**Instructions for the task**
Reproduce the lines of the records that begin with the line containing "won’t have to" and continue through the line containing "over for a few", changing "raspberries" to "strawberries" and leaving everything else unaltered.
#### Data for analysis ####
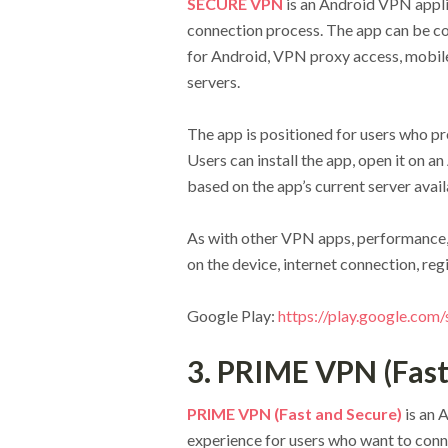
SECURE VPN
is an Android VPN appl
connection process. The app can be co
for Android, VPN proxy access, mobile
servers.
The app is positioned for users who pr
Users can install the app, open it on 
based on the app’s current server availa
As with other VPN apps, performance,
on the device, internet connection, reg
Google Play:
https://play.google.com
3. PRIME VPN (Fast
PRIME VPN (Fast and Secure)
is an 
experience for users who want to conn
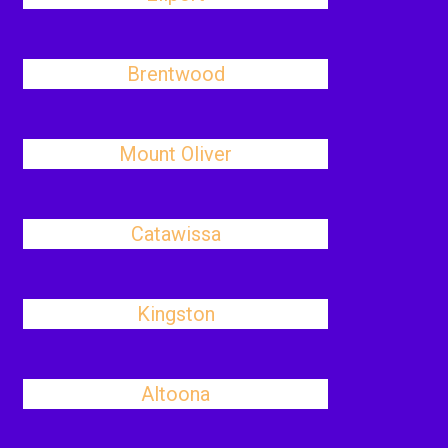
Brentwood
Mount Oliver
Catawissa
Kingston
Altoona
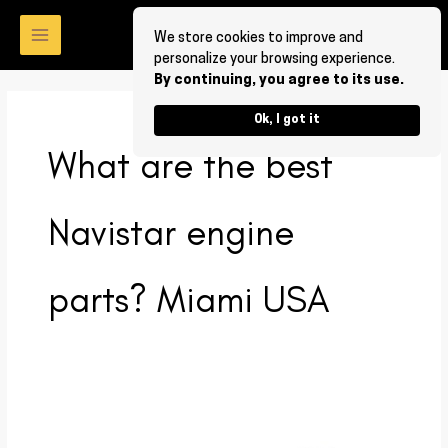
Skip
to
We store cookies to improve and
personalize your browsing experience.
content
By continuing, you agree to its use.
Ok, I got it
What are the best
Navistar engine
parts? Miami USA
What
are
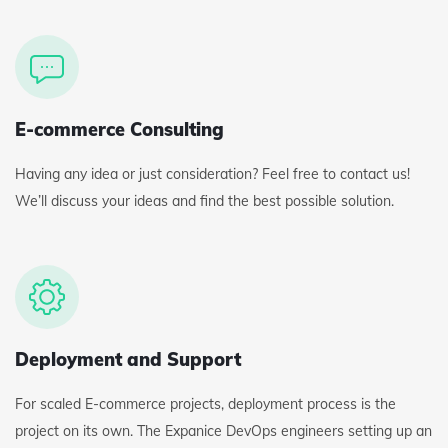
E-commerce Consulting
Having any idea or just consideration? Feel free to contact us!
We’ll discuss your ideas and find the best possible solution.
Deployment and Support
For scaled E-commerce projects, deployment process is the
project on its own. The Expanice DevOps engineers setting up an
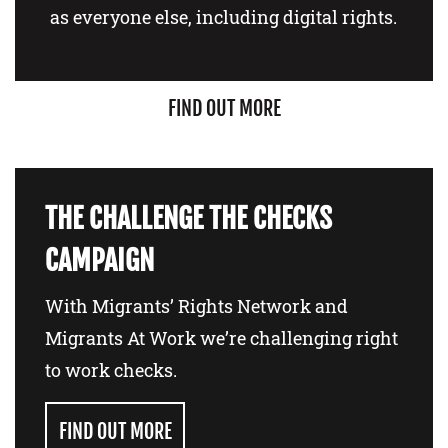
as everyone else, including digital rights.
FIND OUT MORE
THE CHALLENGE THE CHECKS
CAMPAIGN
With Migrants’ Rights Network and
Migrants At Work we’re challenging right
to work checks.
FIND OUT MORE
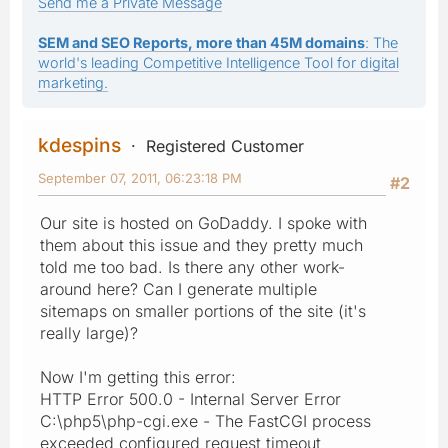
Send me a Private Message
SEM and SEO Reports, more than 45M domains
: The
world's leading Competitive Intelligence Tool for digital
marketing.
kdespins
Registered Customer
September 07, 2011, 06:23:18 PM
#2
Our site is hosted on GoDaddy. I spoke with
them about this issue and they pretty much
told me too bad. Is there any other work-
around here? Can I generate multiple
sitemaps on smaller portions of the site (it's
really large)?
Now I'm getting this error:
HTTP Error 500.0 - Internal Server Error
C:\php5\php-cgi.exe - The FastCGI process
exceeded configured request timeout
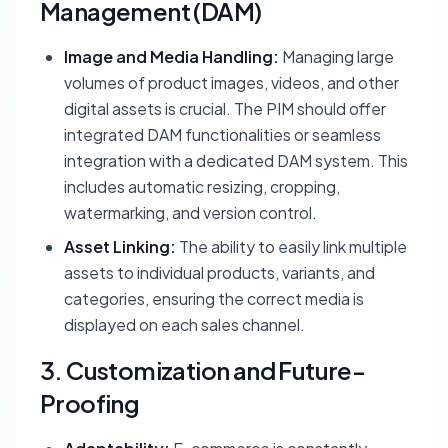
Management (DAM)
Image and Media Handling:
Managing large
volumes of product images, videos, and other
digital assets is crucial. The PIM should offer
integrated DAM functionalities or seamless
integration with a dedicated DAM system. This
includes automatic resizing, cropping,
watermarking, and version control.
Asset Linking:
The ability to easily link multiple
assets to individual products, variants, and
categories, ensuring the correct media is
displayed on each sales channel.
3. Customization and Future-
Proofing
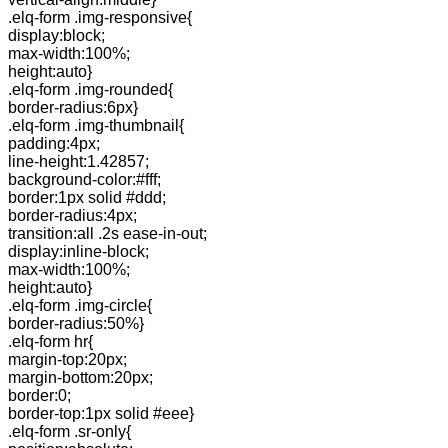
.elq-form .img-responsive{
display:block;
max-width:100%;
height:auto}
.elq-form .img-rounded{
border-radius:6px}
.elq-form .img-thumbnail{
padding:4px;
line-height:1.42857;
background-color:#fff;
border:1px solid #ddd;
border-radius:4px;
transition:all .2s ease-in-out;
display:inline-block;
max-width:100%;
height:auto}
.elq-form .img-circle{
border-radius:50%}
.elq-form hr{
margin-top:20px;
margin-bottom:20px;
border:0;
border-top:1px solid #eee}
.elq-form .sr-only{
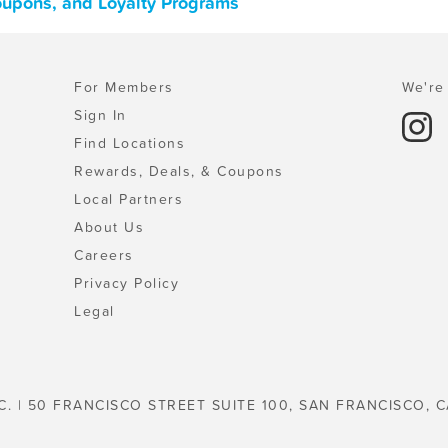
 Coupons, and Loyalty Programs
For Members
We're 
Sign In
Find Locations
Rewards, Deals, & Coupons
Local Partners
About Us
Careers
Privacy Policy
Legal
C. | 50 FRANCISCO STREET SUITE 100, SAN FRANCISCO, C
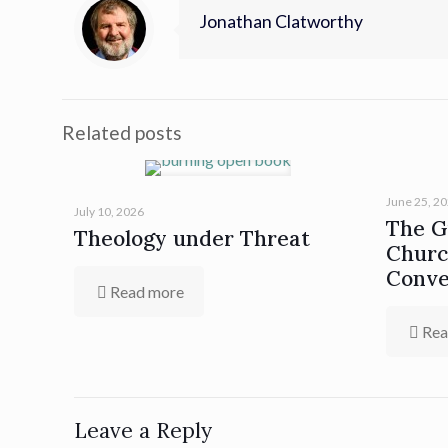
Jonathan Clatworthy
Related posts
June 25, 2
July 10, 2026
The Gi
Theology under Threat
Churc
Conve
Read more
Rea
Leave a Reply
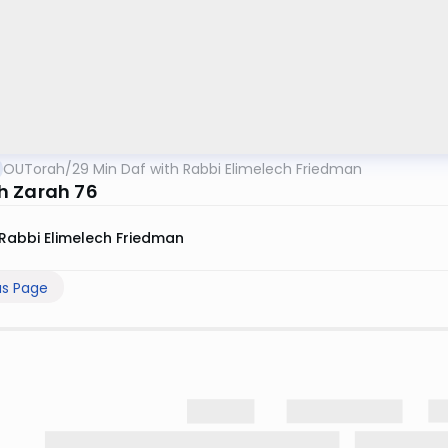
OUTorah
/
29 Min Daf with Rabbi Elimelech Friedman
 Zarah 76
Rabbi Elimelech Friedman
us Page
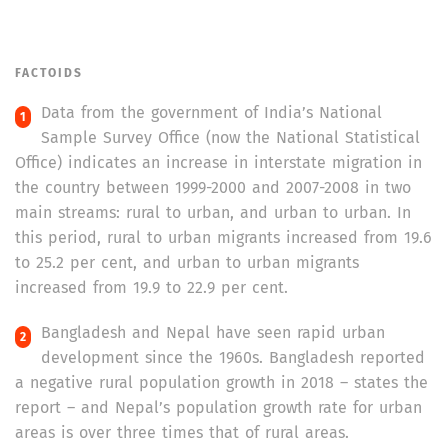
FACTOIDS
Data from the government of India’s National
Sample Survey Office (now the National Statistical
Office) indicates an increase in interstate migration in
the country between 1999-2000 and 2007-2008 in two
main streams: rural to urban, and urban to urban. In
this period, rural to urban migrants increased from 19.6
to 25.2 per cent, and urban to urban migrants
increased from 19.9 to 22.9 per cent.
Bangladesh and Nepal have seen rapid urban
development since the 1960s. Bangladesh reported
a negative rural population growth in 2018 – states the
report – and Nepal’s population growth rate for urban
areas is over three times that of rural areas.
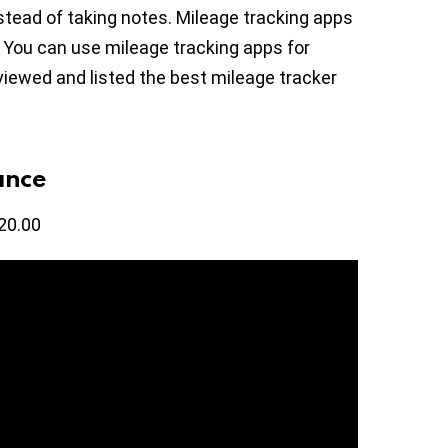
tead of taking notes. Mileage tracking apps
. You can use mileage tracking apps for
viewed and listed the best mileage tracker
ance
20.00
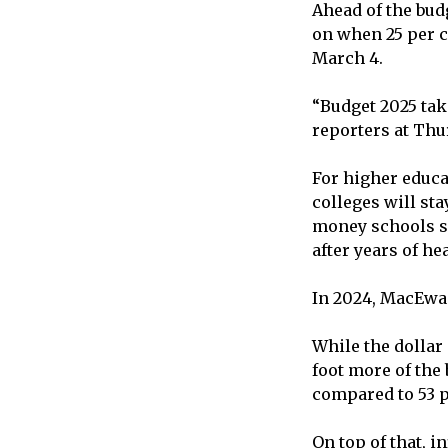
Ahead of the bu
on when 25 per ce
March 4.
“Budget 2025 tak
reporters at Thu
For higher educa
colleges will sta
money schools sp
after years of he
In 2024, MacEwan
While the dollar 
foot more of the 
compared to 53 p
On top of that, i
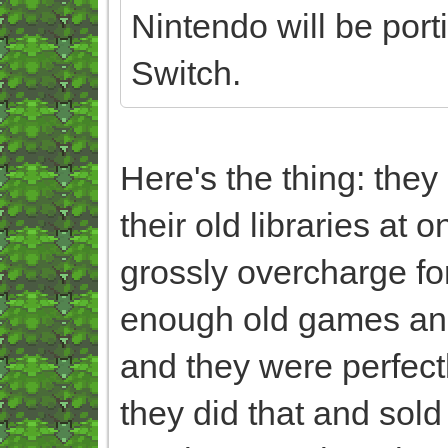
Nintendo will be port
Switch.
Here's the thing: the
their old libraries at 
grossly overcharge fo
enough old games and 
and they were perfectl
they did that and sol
####
#### Data for analysis ####
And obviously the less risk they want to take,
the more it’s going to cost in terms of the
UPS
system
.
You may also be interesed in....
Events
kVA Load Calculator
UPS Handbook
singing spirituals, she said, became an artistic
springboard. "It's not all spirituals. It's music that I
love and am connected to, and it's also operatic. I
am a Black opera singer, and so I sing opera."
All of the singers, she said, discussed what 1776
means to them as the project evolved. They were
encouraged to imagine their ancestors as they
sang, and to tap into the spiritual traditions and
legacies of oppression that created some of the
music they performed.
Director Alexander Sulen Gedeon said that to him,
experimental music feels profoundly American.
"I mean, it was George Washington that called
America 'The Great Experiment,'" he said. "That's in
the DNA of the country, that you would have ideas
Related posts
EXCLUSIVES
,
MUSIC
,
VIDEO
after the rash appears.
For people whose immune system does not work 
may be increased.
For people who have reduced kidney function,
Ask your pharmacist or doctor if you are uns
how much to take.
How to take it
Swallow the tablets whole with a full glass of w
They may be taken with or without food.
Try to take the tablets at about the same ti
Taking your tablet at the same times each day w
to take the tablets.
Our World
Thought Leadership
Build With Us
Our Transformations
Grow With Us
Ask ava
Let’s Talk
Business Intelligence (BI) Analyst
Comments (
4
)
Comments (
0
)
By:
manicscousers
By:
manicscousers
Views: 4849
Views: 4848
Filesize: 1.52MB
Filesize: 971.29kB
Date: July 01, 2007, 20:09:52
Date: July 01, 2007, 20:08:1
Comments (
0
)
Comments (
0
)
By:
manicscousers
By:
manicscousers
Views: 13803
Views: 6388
####
#### Data for analysis ####
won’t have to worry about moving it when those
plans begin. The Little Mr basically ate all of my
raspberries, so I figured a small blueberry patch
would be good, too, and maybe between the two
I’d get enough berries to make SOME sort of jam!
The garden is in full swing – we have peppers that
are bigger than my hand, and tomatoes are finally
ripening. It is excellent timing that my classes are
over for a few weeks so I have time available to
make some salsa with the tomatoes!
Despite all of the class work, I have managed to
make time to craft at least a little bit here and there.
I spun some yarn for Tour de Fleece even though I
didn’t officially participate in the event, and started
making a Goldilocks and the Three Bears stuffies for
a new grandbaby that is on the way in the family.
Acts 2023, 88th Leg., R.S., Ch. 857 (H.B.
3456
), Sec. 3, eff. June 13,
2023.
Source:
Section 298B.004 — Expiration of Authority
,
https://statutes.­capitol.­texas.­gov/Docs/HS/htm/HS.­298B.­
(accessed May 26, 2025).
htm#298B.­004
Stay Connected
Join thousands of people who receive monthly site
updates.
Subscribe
####
**Solution**
won’t have to worry about moving it when those
plans begin. The Little Mr basically ate all of my
strawberries, so I figured a small blueberry patch
would be good, too, and maybe between the two
I’d get enough berries to make SOME sort of jam!
The garden is in full swing – we have peppers that
are bigger than my hand, and tomatoes are finally
ripening. It is excellent timing that my classes are
over for a few weeks so I have time available to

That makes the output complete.